Capabilities of our SBOM generator

Our SPDX SBOM generator tool is cross-plat, supporting Windows, Linux, and Mac environments (and will be open sourced soon). It also provides open source software (OSS) detection for inclusion in the SBOM across NPM, NuGet, PyPI, CocoaPods, Maven, Golang, Rust Crates, RubyGems, containers (and their Linux packages), Gradle, Ivy, GitHub public repositories, and more. It generates two checksums for each package and file – SHA256 (strong, collision resistant hash) and SHA1 (required per SPDX specification). Our tool also automates digitally signing each SBOM to protect its integrity and then creates a new folder at the root of the build drop called _manifest; this is where the SPDX JSON file is stored. An example is shown below:

Image addiglio fig2

Adding build provenance information to the SBOM

SBOMs primarily provide transparency about the contents of the build output. At Microsoft, we wanted to go a step further and provide provenance information about the build system where the SBOM was generated and make the SBOM itself tamper-evident.

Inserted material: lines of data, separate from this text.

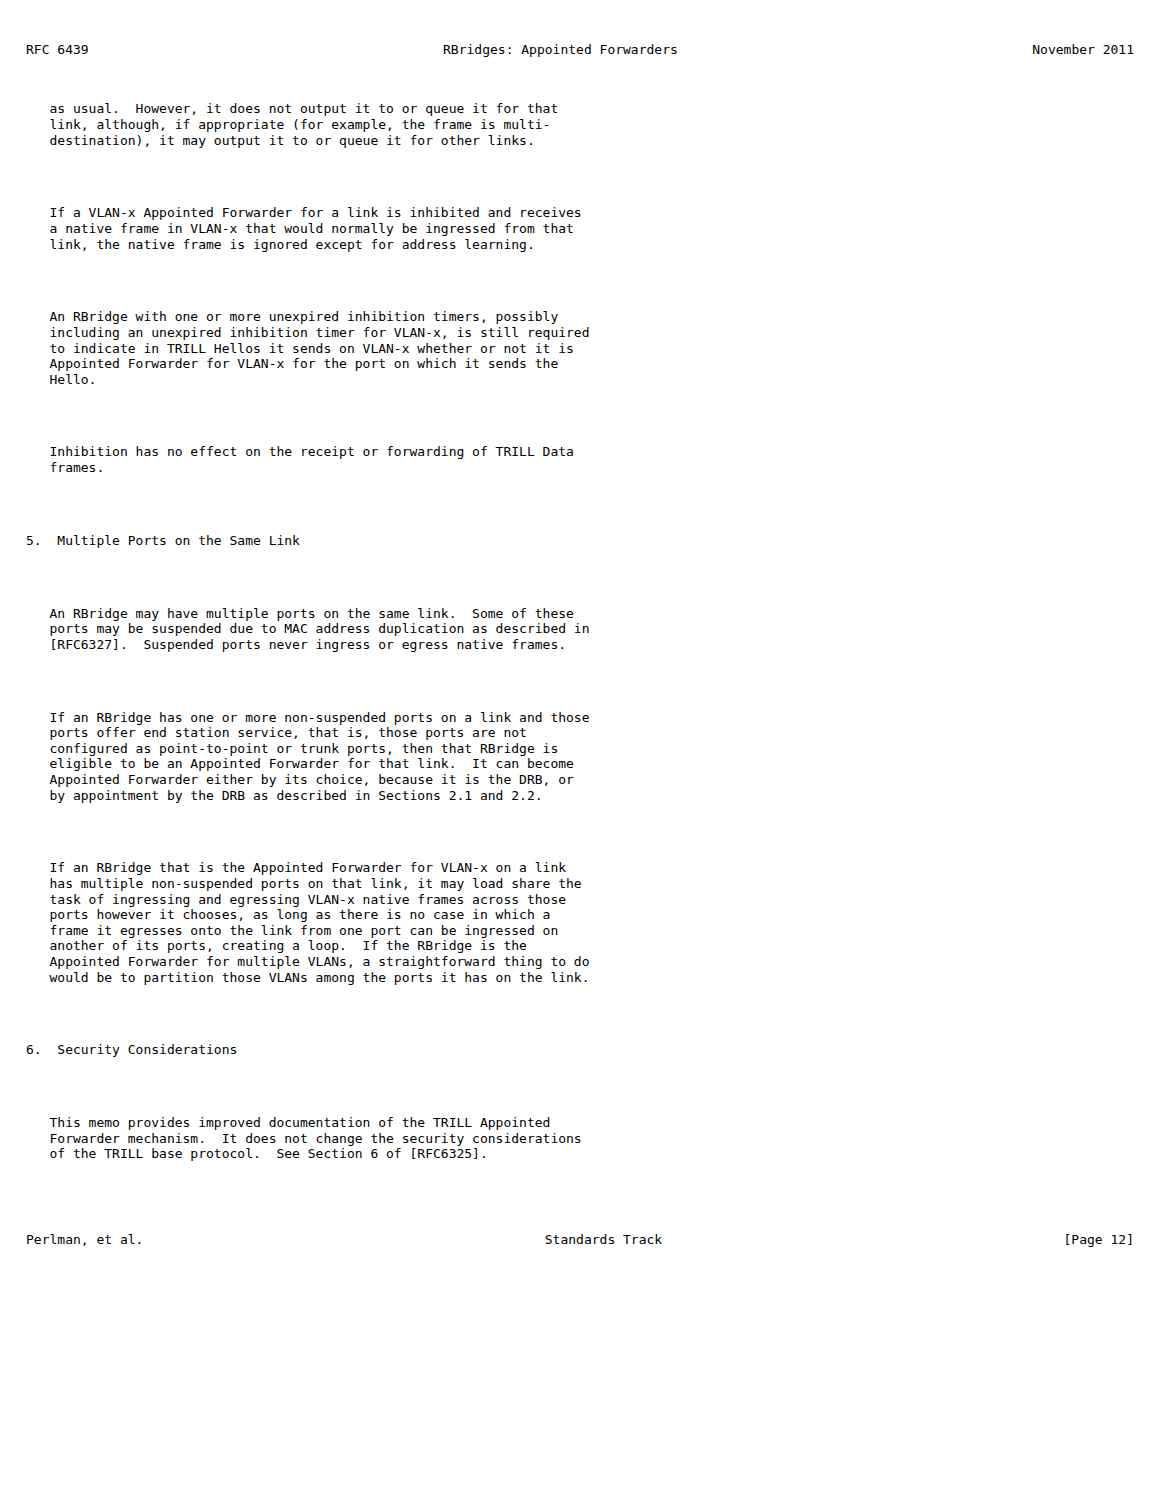RFC 6439 RBridges: Appointed Forwarders November 2011
as usual. However, it does not output it to or queue it for that link, although, if appropriate (for example, the frame is multi- destination), it may output it to or queue it for other links.
If a VLAN-x Appointed Forwarder for a link is inhibited and receives a native frame in VLAN-x that would normally be ingressed from that link, the native frame is ignored except for address learning.
An RBridge with one or more unexpired inhibition timers, possibly including an unexpired inhibition timer for VLAN-x, is still required to indicate in TRILL Hellos it sends on VLAN-x whether or not it is Appointed Forwarder for VLAN-x for the port on which it sends the Hello.
Inhibition has no effect on the receipt or forwarding of TRILL Data frames.
5. Multiple Ports on the Same Link
An RBridge may have multiple ports on the same link. Some of these ports may be suspended due to MAC address duplication as described in [RFC6327]. Suspended ports never ingress or egress native frames.
If an RBridge has one or more non-suspended ports on a link and those ports offer end station service, that is, those ports are not configured as point-to-point or trunk ports, then that RBridge is eligible to be an Appointed Forwarder for that link. It can become Appointed Forwarder either by its choice, because it is the DRB, or by appointment by the DRB as described in Sections 2.1 and 2.2.
If an RBridge that is the Appointed Forwarder for VLAN-x on a link has multiple non-suspended ports on that link, it may load share the task of ingressing and egressing VLAN-x native frames across those ports however it chooses, as long as there is no case in which a frame it egresses onto the link from one port can be ingressed on another of its ports, creating a loop. If the RBridge is the Appointed Forwarder for multiple VLANs, a straightforward thing to do would be to partition those VLANs among the ports it has on the link.
6. Security Considerations
This memo provides improved documentation of the TRILL Appointed Forwarder mechanism. It does not change the security considerations of the TRILL base protocol. See Section 6 of [RFC6325].
Perlman, et al. Standards Track [Page 12]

To achieve this, we integrated a signing service with our SBOM generation tool, which performs the following workflow:

  1. At the start of a build, the build service creates a session token that includes claims describing the build (e.g., source code commit ID, build ID, the repository URL) which uniquely identify a build run.
  2. The build service sends this token to the build agent/runner to use during the build.
  3. The build runs as normal, creating outputs.
  4. An SBOM is created that describes the outputs.
  5. The build agent calls into the signing service, providing both the session token and a hash of the SBOM.
  6. The build service creates a catalog file with a signature that attests that the hash of the SBOM came from the build described by the claims in the sessions token.

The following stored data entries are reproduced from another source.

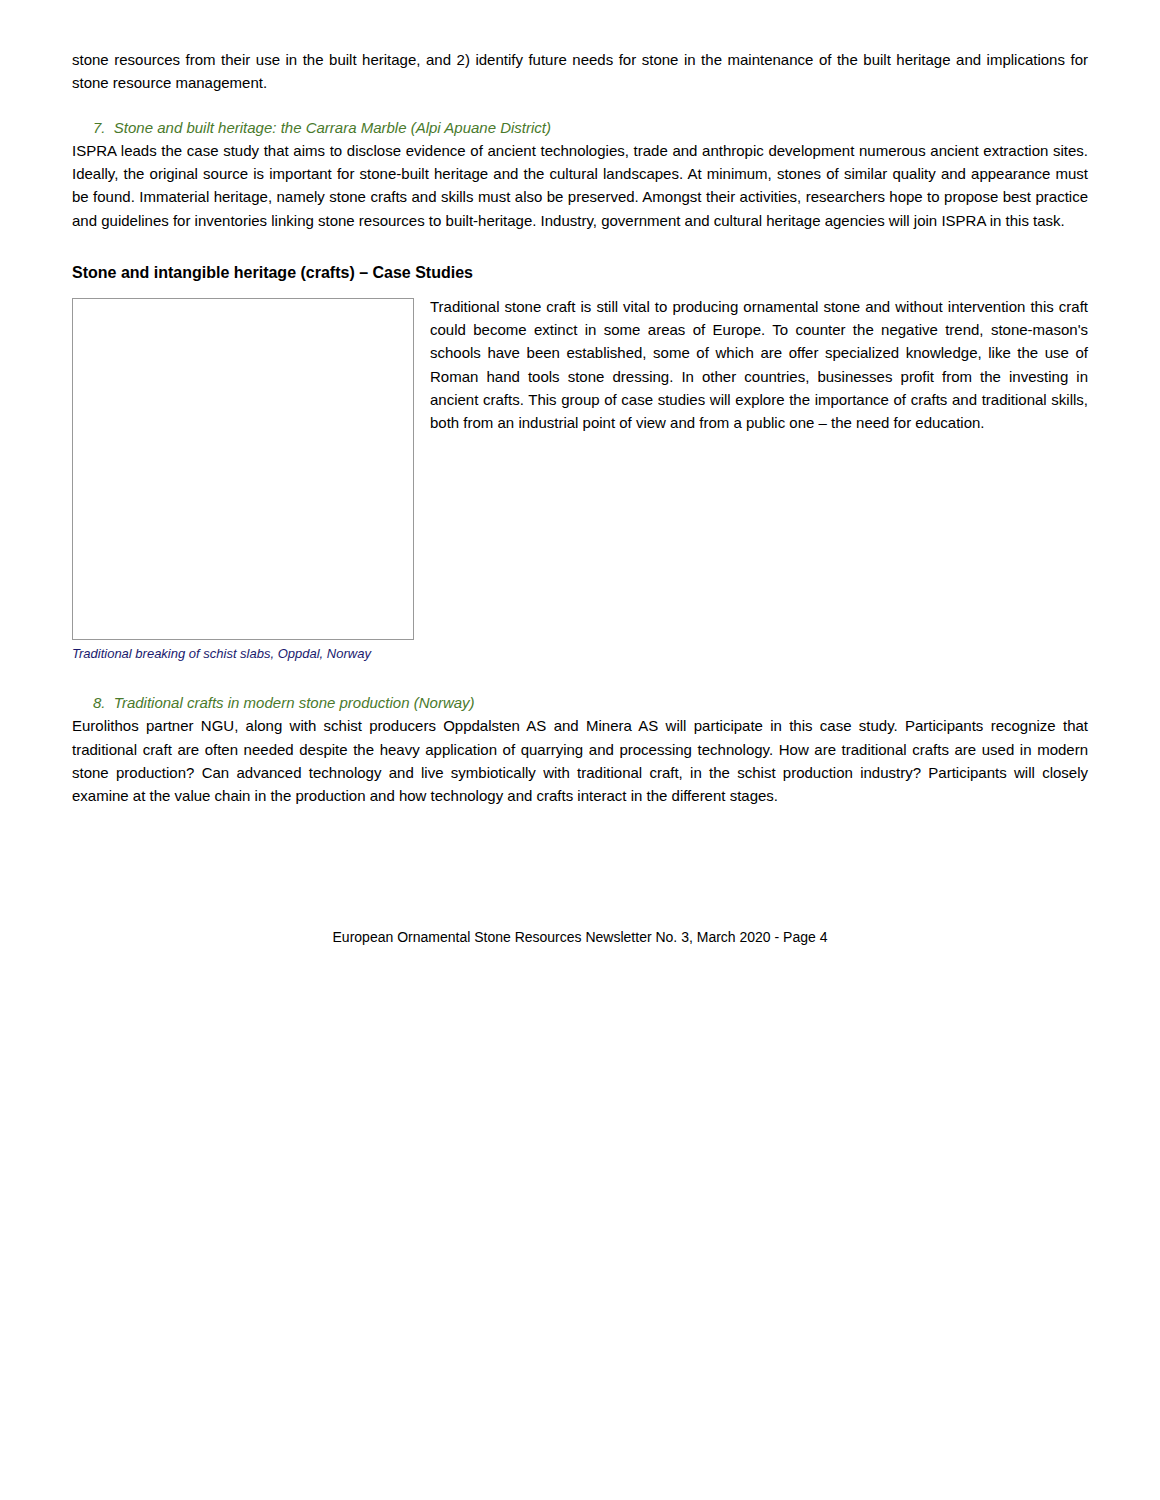stone resources from their use in the built heritage, and 2) identify future needs for stone in the maintenance of the built heritage and implications for stone resource management.
7. Stone and built heritage: the Carrara Marble (Alpi Apuane District)
ISPRA leads the case study that aims to disclose evidence of ancient technologies, trade and anthropic development numerous ancient extraction sites. Ideally, the original source is important for stone-built heritage and the cultural landscapes. At minimum, stones of similar quality and appearance must be found. Immaterial heritage, namely stone crafts and skills must also be preserved. Amongst their activities, researchers hope to propose best practice and guidelines for inventories linking stone resources to built-heritage. Industry, government and cultural heritage agencies will join ISPRA in this task.
Stone and intangible heritage (crafts) – Case Studies
Traditional breaking of schist slabs, Oppdal, Norway
Traditional stone craft is still vital to producing ornamental stone and without intervention this craft could become extinct in some areas of Europe. To counter the negative trend, stone-mason's schools have been established, some of which are offer specialized knowledge, like the use of Roman hand tools stone dressing. In other countries, businesses profit from the investing in ancient crafts. This group of case studies will explore the importance of crafts and traditional skills, both from an industrial point of view and from a public one – the need for education.
8. Traditional crafts in modern stone production (Norway)
Eurolithos partner NGU, along with schist producers Oppdalsten AS and Minera AS will participate in this case study. Participants recognize that traditional craft are often needed despite the heavy application of quarrying and processing technology. How are traditional crafts are used in modern stone production? Can advanced technology and live symbiotically with traditional craft, in the schist production industry? Participants will closely examine at the value chain in the production and how technology and crafts interact in the different stages.
European Ornamental Stone Resources Newsletter No. 3, March 2020 - Page 4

Validating our SBOMs at release

One key scenario that we’ve added is the ability to validate the hashes of all files listed in the SBOM against the hashes of the build drop itself and validate that the digital signature on the SBOM is the trusted signature from Microsoft. If our SBOM validation tool detects a hash mismatch or incorrect signature, our SBOM validation tool will block the deployment. This ensures that nothing was tampered with between build and release. Going forward, we would also like to add checks that, for example, the signature shows that the build came from the expected build definition.

Image adiglio figure 1

We anticipate more exciting announcements to follow on this topic in the future, so stay tuned!

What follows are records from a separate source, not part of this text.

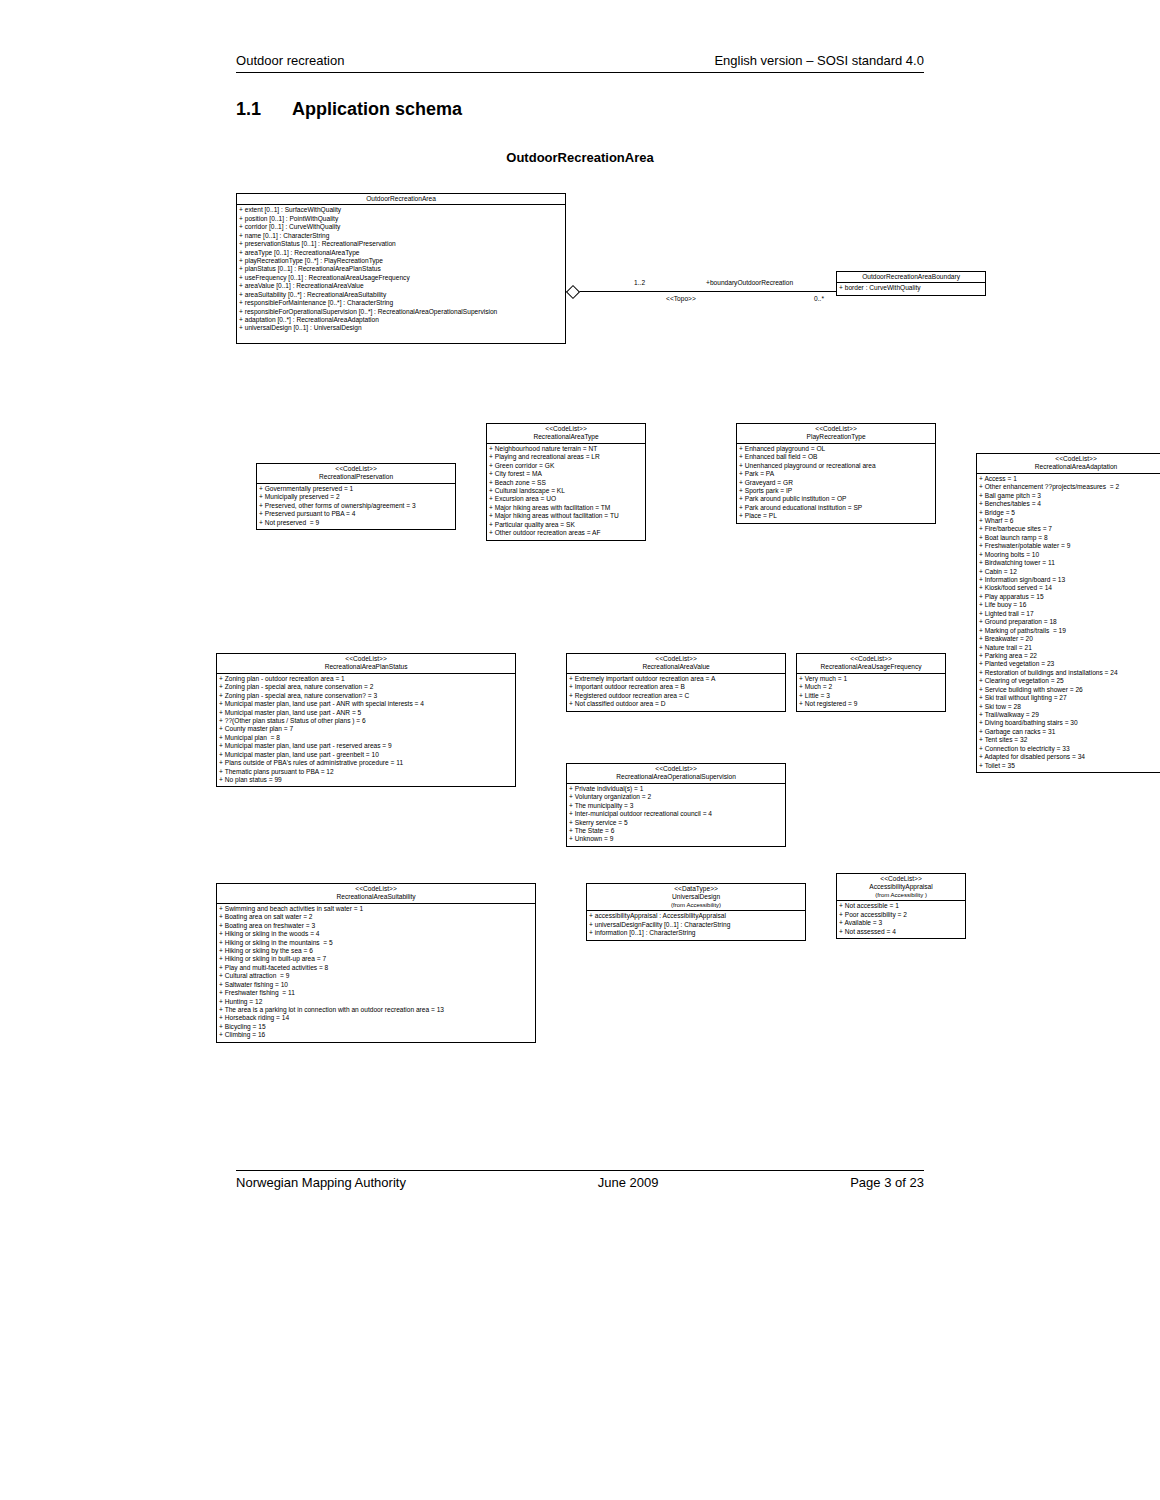Outdoor recreation
English version – SOSI standard 4.0
1.1 Application schema
OutdoorRecreationArea
OutdoorRecreationArea
+ extent [0..1] : SurfaceWithQuality
+ position [0..1] : PointWithQuality
+ corridor [0..1] : CurveWithQuality
+ name [0..1] : CharacterString
+ preservationStatus [0..1] : RecreationalPreservation
+ areaType [0..1] : RecreationalAreaType
+ playRecreationType [0..*] : PlayRecreationType
+ planStatus [0..1] : RecreationalAreaPlanStatus
+ useFrequency [0..1] : RecreationalAreaUsageFrequency
+ areaValue [0..1] : RecreationalAreaValue
+ areaSuitability [0..*] : RecreationalAreaSuitability
+ responsibleForMaintenance [0..*] : CharacterString
+ responsibleForOperationalSupervision [0..*] : RecreationalAreaOperationalSupervision
+ adaptation [0..*] : RecreationalAreaAdaptation
+ universalDesign [0..1] : UniversalDesign
OutdoorRecreationAreaBoundary
+ border : CurveWithQuality
1..2
+boundaryOutdoorRecreation
<<Topo>>
0..*
<<CodeList>> RecreationalAreaType
+ Neighbourhood nature terrain = NT
+ Playing and recreational areas = LR
+ Green corridor = GK
+ City forest = MA
+ Beach zone = SS
+ Cultural landscape = KL
+ Excursion area = UO
+ Major hiking areas with facilitation = TM
+ Major hiking areas without facilitation = TU
+ Particular quality area = SK
+ Other outdoor recreation areas = AF
<<CodeList>> PlayRecreationType
+ Enhanced playground = OL
+ Enhanced ball field = OB
+ Unenhanced playground or recreational area
+ Park = PA
+ Graveyard = GR
+ Sports park = IP
+ Park around public institution = OP
+ Park around educational institution = SP
+ Place = PL
<<CodeList>> RecreationalPreservation
+ Governmentally preserved = 1
+ Municipally preserved = 2
+ Preserved, other forms of ownership/agreement = 3
+ Preserved pursuant to PBA = 4
+ Not preserved = 9
<<CodeList>> RecreationalAreaAdaptation
+ Access = 1
+ Other enhancement ??projects/measures = 2
+ Ball game pitch = 3
+ Benches/tables = 4
+ Bridge = 5
+ Wharf = 6
+ Fire/barbecue sites = 7
+ Boat launch ramp = 8
+ Freshwater/potable water = 9
+ Mooring bolts = 10
+ Birdwatching tower = 11
+ Cabin = 12
+ Information sign/board = 13
+ Kiosk/food served = 14
+ Play apparatus = 15
+ Life buoy = 16
+ Lighted trail = 17
+ Ground preparation = 18
+ Marking of paths/trails = 19
+ Breakwater = 20
+ Nature trail = 21
+ Parking area = 22
+ Planted vegetation = 23
+ Restoration of buildings and installations = 24
+ Clearing of vegetation = 25
+ Service building with shower = 26
+ Ski trail without lighting = 27
+ Ski tow = 28
+ Trail/walkway = 29
+ Diving board/bathing stairs = 30
+ Garbage can racks = 31
+ Tent sites = 32
+ Connection to electricity = 33
+ Adapted for disabled persons = 34
+ Toilet = 35
<<CodeList>> RecreationalAreaPlanStatus
+ Zoning plan - outdoor recreation area = 1
+ Zoning plan - special area, nature conservation = 2
+ Zoning plan - special area, nature conservation? = 3
+ Municipal master plan, land use part - ANR with special interests = 4
+ Municipal master plan, land use part - ANR = 5
+ ??(Other plan status / Status of other plans ) = 6
+ County master plan = 7
+ Municipal plan = 8
+ Municipal master plan, land use part - reserved areas = 9
+ Municipal master plan, land use part - greenbelt = 10
+ Plans outside of PBA's rules of administrative procedure = 11
+ Thematic plans pursuant to PBA = 12
+ No plan status = 99
<<CodeList>> RecreationalAreaValue
+ Extremely important outdoor recreation area = A
+ Important outdoor recreation area = B
+ Registered outdoor recreation area = C
+ Not classified outdoor area = D
<<CodeList>> RecreationalAreaUsageFrequency
+ Very much = 1
+ Much = 2
+ Little = 3
+ Not registered = 9
<<CodeList>> RecreationalAreaOperationalSupervision
+ Private individual(s) = 1
+ Voluntary organization = 2
+ The municipality = 3
+ Inter-municipal outdoor recreational council = 4
+ Skerry service = 5
+ The State = 6
+ Unknown = 9
<<CodeList>> RecreationalAreaSuitability
+ Swimming and beach activities in salt water = 1
+ Boating area on salt water = 2
+ Boating area on freshwater = 3
+ Hiking or skiing in the woods = 4
+ Hiking or skiing in the mountains = 5
+ Hiking or skiing by the sea = 6
+ Hiking or skiing in built-up area = 7
+ Play and multi-faceted activities = 8
+ Cultural attraction = 9
+ Saltwater fishing = 10
+ Freshwater fishing = 11
+ Hunting = 12
+ The area is a parking lot in connection with an outdoor recreation area = 13
+ Horseback riding = 14
+ Bicycling = 15
+ Climbing = 16
<<DataType>> UniversalDesign (from Accessibility)
+ accessibilityAppraisal : AccessibilityAppraisal
+ universalDesignFacility [0..1] : CharacterString
+ information [0..1] : CharacterString
<<CodeList>> AccessibilityAppraisal (from Accessibility )
+ Not accessible = 1
+ Poor accessibility = 2
+ Available = 3
+ Not assessed = 4
Norwegian Mapping Authority
June 2009
Page 3 of 23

Discussion is closed. Login to edit/delete existing comments.

  • Aaron Smith 0

    Thanks for this write-up. I’m sure other companies will use this as a model. Do you treat open source license compliance as a separate effort from SBOM, or do you integrate the SBOM results with your legal license compliance efforts?

  • Jonathan Simpson 0

    Great post thanks for sharing!

  • Carsten Krüger 0

    How do you want to protect the signing secret for the SBOM generator?
    A build pipeline is turing complete. As soon as an attacker can modify any pipeline he can generate arbitrary SBOMs.

    The signing key must be at least product specific and not organisation specific.

    Team A create software A with SBOM A.

    An attacker who can control pipeline B takes software A, removes SBOM A, modifies software A so it’s getting A’ and generates SBOM A’

    Anyone who check A’ with SBOM A’ will find no problem.